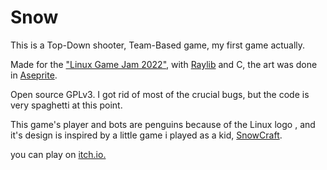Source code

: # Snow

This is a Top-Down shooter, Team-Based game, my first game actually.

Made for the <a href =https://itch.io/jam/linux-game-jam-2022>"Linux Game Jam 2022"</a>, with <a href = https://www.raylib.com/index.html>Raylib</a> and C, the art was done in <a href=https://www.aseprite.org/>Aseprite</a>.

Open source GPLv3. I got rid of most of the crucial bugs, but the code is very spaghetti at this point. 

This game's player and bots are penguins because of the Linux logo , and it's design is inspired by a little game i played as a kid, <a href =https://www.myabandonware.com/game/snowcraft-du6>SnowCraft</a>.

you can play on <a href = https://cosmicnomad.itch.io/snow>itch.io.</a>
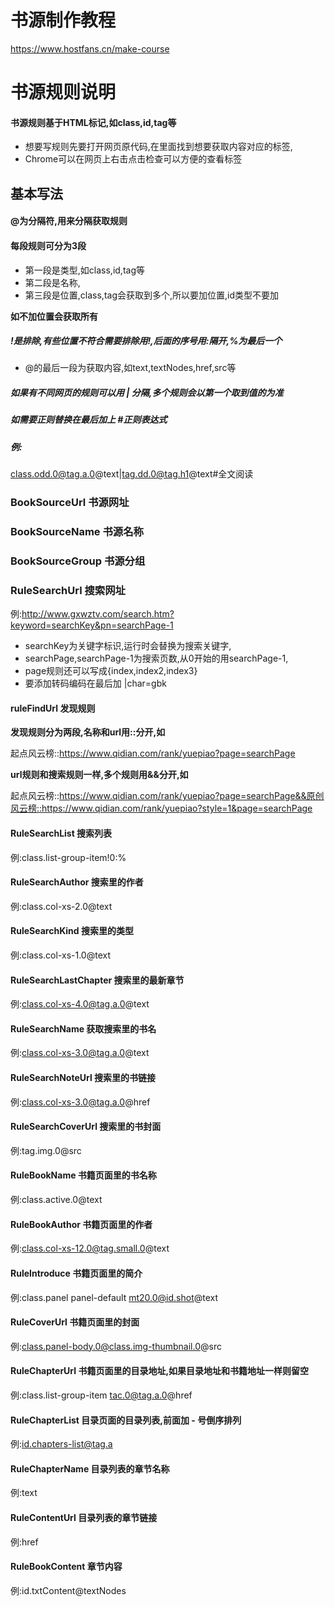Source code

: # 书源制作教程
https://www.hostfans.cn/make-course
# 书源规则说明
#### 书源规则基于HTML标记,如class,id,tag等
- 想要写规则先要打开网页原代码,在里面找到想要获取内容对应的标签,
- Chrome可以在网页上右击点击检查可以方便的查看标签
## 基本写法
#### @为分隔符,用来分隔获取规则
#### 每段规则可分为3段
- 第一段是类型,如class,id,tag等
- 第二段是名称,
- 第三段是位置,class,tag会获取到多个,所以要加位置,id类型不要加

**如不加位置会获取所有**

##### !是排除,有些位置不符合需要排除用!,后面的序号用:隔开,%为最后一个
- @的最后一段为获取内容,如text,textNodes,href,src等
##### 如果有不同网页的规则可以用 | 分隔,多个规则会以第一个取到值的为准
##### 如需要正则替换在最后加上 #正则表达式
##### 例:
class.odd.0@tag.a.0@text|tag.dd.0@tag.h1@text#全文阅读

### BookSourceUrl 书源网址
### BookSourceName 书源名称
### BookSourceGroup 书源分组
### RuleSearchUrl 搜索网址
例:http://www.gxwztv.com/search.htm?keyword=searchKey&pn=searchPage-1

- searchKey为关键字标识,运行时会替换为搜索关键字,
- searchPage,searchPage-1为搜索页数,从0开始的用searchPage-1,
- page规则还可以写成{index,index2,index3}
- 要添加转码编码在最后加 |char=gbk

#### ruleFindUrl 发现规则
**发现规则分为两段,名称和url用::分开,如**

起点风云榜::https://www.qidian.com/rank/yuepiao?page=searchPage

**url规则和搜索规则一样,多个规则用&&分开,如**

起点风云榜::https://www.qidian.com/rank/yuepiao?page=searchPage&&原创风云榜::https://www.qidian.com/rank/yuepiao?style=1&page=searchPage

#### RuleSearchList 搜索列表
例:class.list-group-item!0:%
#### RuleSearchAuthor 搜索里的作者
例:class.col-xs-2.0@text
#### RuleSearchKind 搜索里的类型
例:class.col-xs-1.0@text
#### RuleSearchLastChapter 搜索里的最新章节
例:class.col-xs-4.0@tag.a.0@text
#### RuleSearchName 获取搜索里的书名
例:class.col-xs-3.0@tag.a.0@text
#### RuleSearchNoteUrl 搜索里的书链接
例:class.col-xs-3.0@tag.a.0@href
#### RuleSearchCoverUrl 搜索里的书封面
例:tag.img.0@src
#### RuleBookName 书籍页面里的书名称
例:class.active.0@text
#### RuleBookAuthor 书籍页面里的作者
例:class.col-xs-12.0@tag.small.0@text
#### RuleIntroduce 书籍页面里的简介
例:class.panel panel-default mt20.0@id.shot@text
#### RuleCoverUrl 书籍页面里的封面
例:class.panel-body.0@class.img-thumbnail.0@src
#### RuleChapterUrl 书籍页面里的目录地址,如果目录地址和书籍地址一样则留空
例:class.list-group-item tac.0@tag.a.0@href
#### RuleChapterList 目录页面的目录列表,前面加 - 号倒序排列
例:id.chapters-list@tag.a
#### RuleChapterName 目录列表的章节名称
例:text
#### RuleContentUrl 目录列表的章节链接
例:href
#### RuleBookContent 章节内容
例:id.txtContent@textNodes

--

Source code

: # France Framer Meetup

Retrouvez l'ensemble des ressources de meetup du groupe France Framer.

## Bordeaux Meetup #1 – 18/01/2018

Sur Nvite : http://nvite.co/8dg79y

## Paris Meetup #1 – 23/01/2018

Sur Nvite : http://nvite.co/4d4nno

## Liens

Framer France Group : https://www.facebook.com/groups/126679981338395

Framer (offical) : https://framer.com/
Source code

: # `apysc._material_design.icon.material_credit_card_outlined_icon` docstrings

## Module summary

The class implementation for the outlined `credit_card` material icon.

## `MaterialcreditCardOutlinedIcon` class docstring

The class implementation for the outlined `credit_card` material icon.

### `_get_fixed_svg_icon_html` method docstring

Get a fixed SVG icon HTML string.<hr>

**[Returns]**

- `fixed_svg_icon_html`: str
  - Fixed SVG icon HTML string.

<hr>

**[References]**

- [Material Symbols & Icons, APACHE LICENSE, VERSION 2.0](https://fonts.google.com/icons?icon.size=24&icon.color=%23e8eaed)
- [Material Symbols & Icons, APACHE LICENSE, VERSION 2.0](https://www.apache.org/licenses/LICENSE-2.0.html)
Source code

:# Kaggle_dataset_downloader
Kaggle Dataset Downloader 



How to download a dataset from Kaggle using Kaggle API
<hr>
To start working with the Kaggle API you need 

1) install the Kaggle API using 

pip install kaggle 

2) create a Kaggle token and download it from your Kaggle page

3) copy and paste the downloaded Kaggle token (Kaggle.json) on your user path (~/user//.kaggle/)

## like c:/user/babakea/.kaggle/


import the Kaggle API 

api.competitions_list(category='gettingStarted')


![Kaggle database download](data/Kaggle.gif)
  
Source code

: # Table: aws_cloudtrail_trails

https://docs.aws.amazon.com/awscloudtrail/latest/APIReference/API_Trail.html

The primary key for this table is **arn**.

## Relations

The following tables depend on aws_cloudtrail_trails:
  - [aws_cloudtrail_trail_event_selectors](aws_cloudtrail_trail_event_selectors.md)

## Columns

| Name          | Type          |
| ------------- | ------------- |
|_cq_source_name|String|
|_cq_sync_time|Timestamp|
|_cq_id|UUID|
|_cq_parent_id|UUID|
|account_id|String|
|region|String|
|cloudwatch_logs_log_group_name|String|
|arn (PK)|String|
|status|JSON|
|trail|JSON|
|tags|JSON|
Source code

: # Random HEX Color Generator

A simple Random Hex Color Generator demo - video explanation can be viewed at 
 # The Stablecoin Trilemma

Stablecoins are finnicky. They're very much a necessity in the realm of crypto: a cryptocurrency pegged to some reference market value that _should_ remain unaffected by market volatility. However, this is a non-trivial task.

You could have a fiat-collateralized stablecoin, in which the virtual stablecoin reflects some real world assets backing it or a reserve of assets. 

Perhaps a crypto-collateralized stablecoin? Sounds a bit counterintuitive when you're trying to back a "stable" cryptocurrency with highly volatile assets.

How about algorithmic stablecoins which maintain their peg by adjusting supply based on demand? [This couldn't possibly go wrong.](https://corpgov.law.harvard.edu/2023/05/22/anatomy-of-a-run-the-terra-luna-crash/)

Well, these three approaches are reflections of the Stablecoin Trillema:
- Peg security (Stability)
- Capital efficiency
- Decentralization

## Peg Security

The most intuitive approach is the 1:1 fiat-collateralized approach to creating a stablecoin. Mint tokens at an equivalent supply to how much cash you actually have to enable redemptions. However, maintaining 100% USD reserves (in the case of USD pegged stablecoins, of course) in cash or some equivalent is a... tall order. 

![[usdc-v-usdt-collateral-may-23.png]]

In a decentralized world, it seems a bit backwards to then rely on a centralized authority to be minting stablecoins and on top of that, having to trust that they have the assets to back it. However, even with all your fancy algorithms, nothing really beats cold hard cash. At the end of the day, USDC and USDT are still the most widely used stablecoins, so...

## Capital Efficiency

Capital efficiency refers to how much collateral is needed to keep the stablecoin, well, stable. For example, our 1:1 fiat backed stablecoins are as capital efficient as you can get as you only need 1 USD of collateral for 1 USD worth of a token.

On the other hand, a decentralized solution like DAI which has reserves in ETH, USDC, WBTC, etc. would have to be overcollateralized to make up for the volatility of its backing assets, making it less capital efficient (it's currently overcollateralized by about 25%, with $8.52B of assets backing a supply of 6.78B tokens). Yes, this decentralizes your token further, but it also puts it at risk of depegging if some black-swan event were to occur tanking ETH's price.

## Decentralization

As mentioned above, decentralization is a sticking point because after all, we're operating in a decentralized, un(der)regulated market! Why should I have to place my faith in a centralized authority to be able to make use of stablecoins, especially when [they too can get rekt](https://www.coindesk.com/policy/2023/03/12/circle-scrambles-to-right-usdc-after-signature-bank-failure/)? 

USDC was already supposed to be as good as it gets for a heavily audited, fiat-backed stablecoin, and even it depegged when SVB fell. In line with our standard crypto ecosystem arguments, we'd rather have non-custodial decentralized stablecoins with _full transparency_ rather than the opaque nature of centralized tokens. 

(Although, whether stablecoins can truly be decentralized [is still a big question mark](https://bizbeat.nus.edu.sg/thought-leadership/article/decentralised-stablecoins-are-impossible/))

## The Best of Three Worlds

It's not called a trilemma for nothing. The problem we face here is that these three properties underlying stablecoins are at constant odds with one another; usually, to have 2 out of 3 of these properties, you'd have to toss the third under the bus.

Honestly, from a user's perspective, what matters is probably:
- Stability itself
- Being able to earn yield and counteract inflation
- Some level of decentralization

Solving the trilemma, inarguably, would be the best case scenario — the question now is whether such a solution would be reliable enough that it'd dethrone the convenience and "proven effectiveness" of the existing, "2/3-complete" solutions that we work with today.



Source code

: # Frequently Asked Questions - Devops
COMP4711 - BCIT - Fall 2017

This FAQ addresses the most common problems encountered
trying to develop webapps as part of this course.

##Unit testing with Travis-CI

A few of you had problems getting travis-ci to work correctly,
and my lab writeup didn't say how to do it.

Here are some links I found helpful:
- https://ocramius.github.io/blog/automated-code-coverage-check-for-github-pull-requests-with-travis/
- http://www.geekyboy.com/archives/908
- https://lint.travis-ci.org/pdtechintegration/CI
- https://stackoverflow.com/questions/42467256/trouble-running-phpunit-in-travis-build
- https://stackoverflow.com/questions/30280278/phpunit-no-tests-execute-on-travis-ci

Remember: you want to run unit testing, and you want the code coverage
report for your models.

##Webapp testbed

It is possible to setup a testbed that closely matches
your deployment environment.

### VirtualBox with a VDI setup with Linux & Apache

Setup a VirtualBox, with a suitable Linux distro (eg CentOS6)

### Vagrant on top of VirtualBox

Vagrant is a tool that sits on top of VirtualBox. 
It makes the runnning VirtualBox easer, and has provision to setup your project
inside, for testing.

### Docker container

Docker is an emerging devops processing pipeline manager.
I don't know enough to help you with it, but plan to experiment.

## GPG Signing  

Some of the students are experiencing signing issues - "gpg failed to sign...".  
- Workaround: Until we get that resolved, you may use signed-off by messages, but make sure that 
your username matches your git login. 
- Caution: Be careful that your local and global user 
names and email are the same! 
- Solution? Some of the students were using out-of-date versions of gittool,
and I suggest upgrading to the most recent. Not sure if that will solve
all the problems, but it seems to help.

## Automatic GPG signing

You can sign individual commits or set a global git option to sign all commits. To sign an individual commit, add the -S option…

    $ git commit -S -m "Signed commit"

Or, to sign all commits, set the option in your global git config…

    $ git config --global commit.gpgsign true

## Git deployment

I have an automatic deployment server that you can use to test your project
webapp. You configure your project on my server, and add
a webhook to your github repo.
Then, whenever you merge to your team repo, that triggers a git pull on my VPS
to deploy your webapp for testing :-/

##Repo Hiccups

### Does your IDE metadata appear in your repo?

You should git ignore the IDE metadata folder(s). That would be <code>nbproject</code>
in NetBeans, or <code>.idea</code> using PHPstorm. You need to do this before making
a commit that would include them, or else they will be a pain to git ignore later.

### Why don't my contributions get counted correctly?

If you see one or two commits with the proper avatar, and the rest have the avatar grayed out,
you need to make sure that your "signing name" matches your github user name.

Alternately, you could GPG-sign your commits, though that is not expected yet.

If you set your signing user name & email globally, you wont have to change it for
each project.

* * *

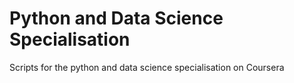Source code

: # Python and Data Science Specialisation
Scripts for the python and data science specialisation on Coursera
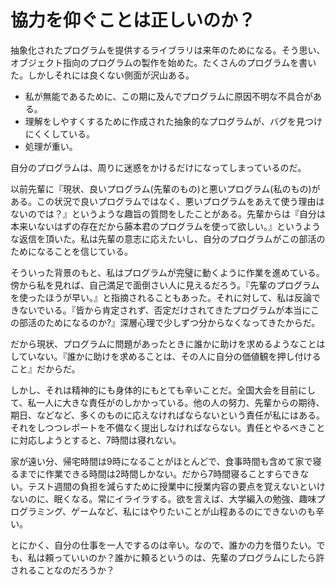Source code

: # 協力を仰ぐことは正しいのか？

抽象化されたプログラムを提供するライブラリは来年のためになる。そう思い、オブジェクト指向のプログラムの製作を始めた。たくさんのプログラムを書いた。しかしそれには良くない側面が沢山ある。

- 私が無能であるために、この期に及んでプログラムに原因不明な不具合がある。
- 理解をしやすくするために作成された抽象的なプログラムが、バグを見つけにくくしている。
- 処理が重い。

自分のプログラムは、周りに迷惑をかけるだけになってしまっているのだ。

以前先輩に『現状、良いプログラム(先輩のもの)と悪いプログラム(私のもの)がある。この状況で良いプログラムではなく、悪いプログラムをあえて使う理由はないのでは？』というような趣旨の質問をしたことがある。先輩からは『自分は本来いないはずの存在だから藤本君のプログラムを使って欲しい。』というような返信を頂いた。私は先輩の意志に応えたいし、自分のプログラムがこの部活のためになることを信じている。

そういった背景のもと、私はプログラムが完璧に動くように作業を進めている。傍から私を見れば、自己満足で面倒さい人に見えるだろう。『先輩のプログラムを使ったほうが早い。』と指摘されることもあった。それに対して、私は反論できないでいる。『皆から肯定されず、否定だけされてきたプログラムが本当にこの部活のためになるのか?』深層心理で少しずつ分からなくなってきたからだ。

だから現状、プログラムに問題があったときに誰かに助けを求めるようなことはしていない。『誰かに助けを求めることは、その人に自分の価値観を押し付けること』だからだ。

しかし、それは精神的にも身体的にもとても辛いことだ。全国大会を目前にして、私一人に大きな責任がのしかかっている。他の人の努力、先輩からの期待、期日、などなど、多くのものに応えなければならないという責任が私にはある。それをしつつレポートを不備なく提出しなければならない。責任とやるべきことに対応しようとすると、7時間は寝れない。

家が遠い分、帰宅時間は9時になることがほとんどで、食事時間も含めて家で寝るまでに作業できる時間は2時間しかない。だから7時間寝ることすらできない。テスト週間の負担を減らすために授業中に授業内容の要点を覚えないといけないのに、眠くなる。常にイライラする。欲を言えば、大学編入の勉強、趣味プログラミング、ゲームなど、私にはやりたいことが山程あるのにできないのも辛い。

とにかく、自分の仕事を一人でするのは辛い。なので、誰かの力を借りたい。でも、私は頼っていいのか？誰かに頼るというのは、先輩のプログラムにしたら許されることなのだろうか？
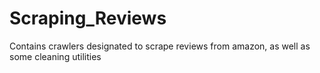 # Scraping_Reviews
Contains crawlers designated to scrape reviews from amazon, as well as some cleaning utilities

■ Task goal: Give back precisely the lines above that start at the line containing "#### RuleBookAuthor 书籍页面里的作者" and end at the line containing "例:id.txtContent@textNodes", inclusive. No other lines belong in the output.

■ Solution to the problem:
#### RuleBookAuthor 书籍页面里的作者
例:class.col-xs-12.0@tag.small.0@text
#### RuleIntroduce 书籍页面里的简介
例:class.panel panel-default mt20.0@id.shot@text
#### RuleCoverUrl 书籍页面里的封面
例:class.panel-body.0@class.img-thumbnail.0@src
#### RuleChapterUrl 书籍页面里的目录地址,如果目录地址和书籍地址一样则留空
例:class.list-group-item tac.0@tag.a.0@href
#### RuleChapterList 目录页面的目录列表,前面加 - 号倒序排列
例:id.chapters-list@tag.a
#### RuleChapterName 目录列表的章节名称
例:text
#### RuleContentUrl 目录列表的章节链接
例:href
#### RuleBookContent 章节内容
例:id.txtContent@textNodes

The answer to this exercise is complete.